Eu comecei a rir, para mim qualquer outra coisa explicaria a situação.
— Amor, eu estou com raiva, já posso ir? — Perguntei, tentando me livrar, e ela acenou positivamente. A muié estava contente por ter achado uma guru e ia alugar o ouvido dela com mais perguntas.
Fui me afastando e Mih veio correndo.
— Maaaae, compra cristais pra mim, por favor — Ela pediu, me puxando até a banquinha.
— Oxe, aqui no chão tem um monte e de graça — Brinquei, chutando um pouco de água nela.
— Por favoooor! — Ela implorou, com as mãozinhas postas.
— Tá... Desde quando você gosta dessas coisas de pedrinhas e tal? — Perguntei.
— Dá um quartzo rosa para a mamãe, ela vai gostar — Mih sugeriu.
— Você sabe até os nomes? — Perguntei.
E ela confirmou, disse que uma amiga do colégio tem e que leva às vezes. Ela me entregou uma pedra rosa maiorzinha e a vendedora me deu um papel que dizia os significados e tinha lá "pedra do amor incondicional".
Bom... Milena tinha razão, Juh ia amar, então resolvi comprar.
Aí ela selecionou algumas pequenas e duas azuis, pediu dois cordões e finalizamos, antes que ela quisesse levar tudo.

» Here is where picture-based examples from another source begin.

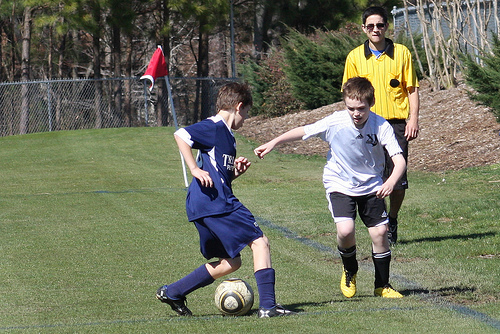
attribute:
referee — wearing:
[338, 3, 423, 244]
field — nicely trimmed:
[14, 153, 136, 275]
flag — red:
[140, 40, 169, 89]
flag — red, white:
[138, 43, 169, 90]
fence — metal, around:
[12, 77, 119, 138]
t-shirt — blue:
[367, 47, 385, 55]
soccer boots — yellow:
[338, 266, 403, 298]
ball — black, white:
[213, 275, 255, 317]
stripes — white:
[370, 251, 393, 261]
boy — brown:
[252, 67, 426, 303]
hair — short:
[337, 68, 379, 102]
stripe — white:
[337, 248, 357, 258]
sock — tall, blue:
[162, 260, 215, 300]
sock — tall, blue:
[252, 267, 277, 309]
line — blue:
[254, 213, 499, 330]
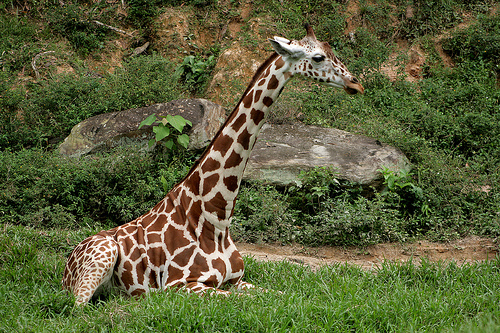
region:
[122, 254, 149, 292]
Brown spots on an animal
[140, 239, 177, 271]
Brown spots on an animal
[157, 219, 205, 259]
Brown spots on an animal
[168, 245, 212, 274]
Brown spots on an animal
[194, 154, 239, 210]
Brown spots on an animal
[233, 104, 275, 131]
Brown spots on an animal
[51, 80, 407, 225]
Large rocks in the grass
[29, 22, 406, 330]
Giraffe sitting in a field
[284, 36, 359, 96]
Brown spots on an animal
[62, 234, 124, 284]
Brown spots on an animal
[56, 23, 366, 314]
a giraffe that is laying down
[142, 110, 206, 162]
a large leaf plant growing out of a rock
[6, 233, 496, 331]
green grass in a field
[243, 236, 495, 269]
exposed dirt in a field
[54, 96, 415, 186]
a large, barren rock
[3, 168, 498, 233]
bushes growing below a rock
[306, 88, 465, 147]
bushes growing above a rock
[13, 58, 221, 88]
bushes growing above a rock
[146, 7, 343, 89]
barren ground above rock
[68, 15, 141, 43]
a stick near some bushes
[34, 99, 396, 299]
A giraffe is sitting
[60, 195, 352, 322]
A brown and white giraffe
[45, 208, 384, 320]
The giraffe is on the grass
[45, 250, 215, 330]
The grass is green and tall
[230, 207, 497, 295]
Brown dirt is on the ground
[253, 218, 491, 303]
The brown dirt is next to the grass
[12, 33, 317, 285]
The giraffe has two ears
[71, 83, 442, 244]
The tree is behind the giraffe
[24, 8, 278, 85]
Trees are behind the giraffe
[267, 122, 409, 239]
A brown rock is behind the giraffe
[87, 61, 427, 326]
This is a giraffe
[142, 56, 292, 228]
This is a long neck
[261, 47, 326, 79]
This is an ear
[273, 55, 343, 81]
This is an eye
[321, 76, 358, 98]
This is a mouth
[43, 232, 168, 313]
This is a leg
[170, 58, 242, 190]
The giraffe is brown and white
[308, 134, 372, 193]
This is a large rock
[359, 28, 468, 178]
This is a large bush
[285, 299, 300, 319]
The grass is short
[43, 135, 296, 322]
The giraffe is sitting down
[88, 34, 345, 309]
The giraffe is in the grass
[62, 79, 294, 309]
The giraffe is brown and white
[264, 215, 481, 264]
Dirt is next to the grass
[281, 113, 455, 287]
The rock is next to the grass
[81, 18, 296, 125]
The rocks are next to the grass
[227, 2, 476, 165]
The giraffe has a long neck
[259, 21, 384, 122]
Two ears are on the giraffe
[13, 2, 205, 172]
Grass covers the rocks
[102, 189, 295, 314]
The giraffe has big brown spots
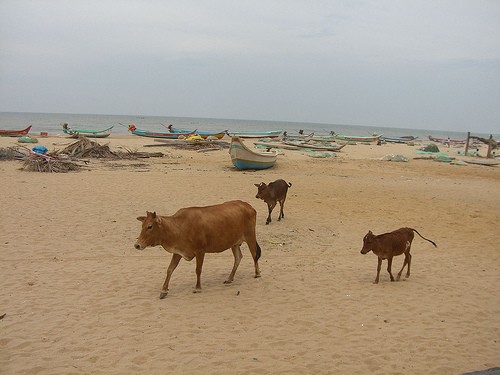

Sentamos em uma pedra alta e ela começou a fazer dois colares com as pedras azuis.
— É para seu irmão, né? — Perguntei para confirmar.
— É, essa é a Lápis Lazúli, a gente vai usar para sempre e vai ser o nosso amuleto da sorte e vamos lembrar que estamos sempre um com o outro — Milena me explicou empolgada
Olhei para ele, que brincava com Lorenzo, próximo da queda d'água.
— Que isso? — Perguntou Loren, sem entender.
— Pedras — Falei, rindo.
— Você era cética com tudo isso, mudou foi? — Me perguntou.
— Não... Mas acho que Juh vai gostar... — Falei, convencida, e ela riu de mim.
— Vou entregar para o Kaká, mãe — Minha filha disse, e foi animada.
De longe, vi o sorrisinho de Kaique brotando enquanto Milena colocava no pescoço dele e ia explicando. Ele não parava de olhar e a abraçou.
O significado criado por eles e o gesto de Milena pensar no irmão preenchem meu coração muito mais do que qualquer significado que aquela pedra tem.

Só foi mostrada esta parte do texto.